Giants' playoff loss to 49ers in 2003 was the craziest

The Giants' Rich Seubert (69), Luke Petitgout (77), Tam Hopkins (65) and Marcellus Rivers (83) look for a pass interference call after a botched field goal attempt against the 49ers in the closing moments of a playoff game in San Francisco on Jan. 5, 2003. Credit: AP/Julie Jacobson
It was snowing. I had not slept on my red-eye flight. I had arrived by taxi at Giants Stadium at 7 in the morning to retrieve my car, at which time I discovered taxis from Newark Airport to Giants Stadium cost more than I knew.
So I had to beg the guard in the security booth at the players’ entrance to lend me $10, with the promise I would return when the locker room opened to reporters that afternoon and pay him back. He reluctantly obliged.
I was too dazed and confused to care. This was on Jan. 6, 2003, and was a fitting twist less than 12 hours after the conclusion of by far the craziest game I have covered, attended, watched, listened to, read about or otherwise experienced in a half-century of following sports.
It also was the most complicated.
Shortly after filing our inadequate game stories, Paul Schwartz of the New York Post and I agreed there was only one way to properly chronicle the Giants’ 39-38 loss to the 49ers in a wild-card playoff game at 3Com Park:
With a book. A long one.
It’s all a blur now, just as it was that evening.
Jeremy Shockey threw a cup of ice at a young fan. The Giants blew a 38-14 third-quarter lead. Trey Junkin came out of retirement to long snap for the Giants and botched two snaps, one on a potential game-winning field goal.
Cris Collinsworth, calling his first playoff game for Fox, messed up a rules explanation that left millions of viewers confused. The Giants’ undermanned defensive line was relying on Frank Ferrara, a stuntman from Staten Island.
The Giants’ Shaun Williams got into a fight with the 49ers’ future Hall of Fame receiver, Terrell Owens. Niners quarterback Jeff Garcia ran around a lot.
Some of all that probably is out of order.
There was so much going on that what would later become the biggest story to come out of that game initially was an afterthought, a mere paragraph or so in the initial game story.
Giants guard Rich Seubert was stewing in the visiting locker room that he had declared himself an eligible receiver before being dragged down by the 49ers’ Chike Okeafor on a desperate pass from holder Matt Allen. This was after Junkin’s errant snap on Matt Bryant’s 41-yard try for a winning field goal in the final seconds.

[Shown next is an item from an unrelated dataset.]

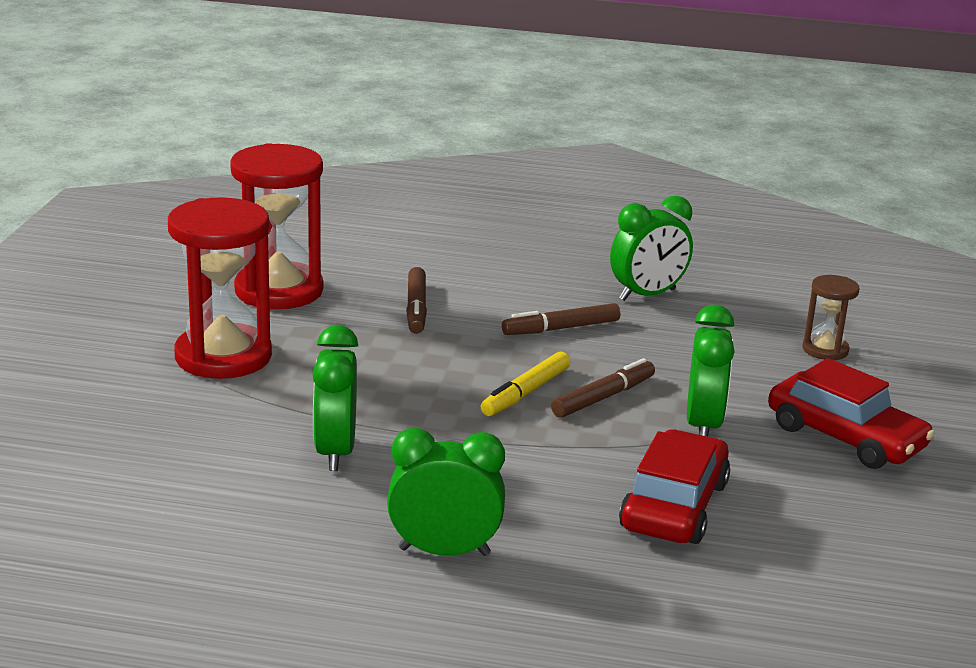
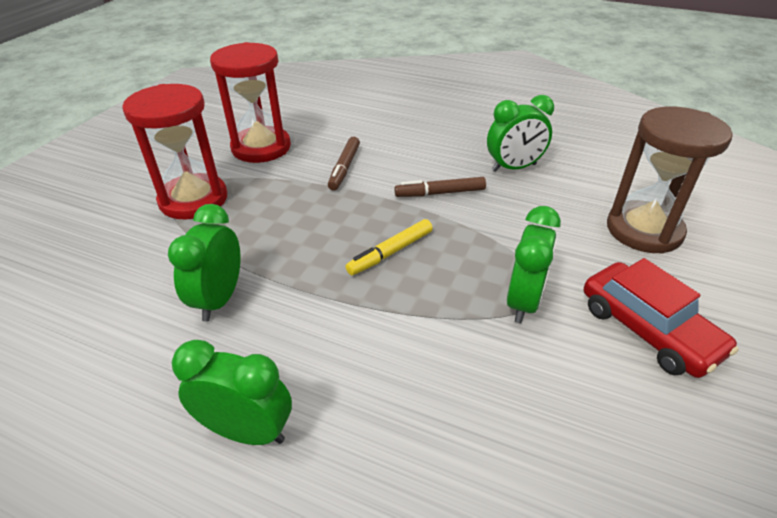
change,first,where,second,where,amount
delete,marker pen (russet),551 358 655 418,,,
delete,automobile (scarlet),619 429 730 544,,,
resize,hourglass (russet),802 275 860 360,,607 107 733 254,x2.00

Matt Allen of the Giants can't handle the low snap on a field goal attempt as time expired against the 49ers in the NFC Wild Card game at 3Com Park on Jan. 5, 2003, in San Francisco. Credit: Getty Images/Donald Miralle
Referee Ron Winter, without conferring with colleagues, ruled the game over because the Giants had an ineligible receiver downfield — which they did, guard Tam Hopkins — but he did not recognize Okeafor’s foul on Seubert because no one told him Seubert was eligible.
The penalties should have offset, giving Junkin, Allen and Bryant another crack at it.
That week, Paul Tagliabue would describe the incident as the most disappointing involving officiating in his then 13 years as commissioner. It led to new guidelines for officials talking things out with one another before making decisions.
But it was too late for those Giants, who had been on a late-season roll and seemed poised for a deep playoff run.
Many follow-up articles have been written about that game, several by me. But no book — yet.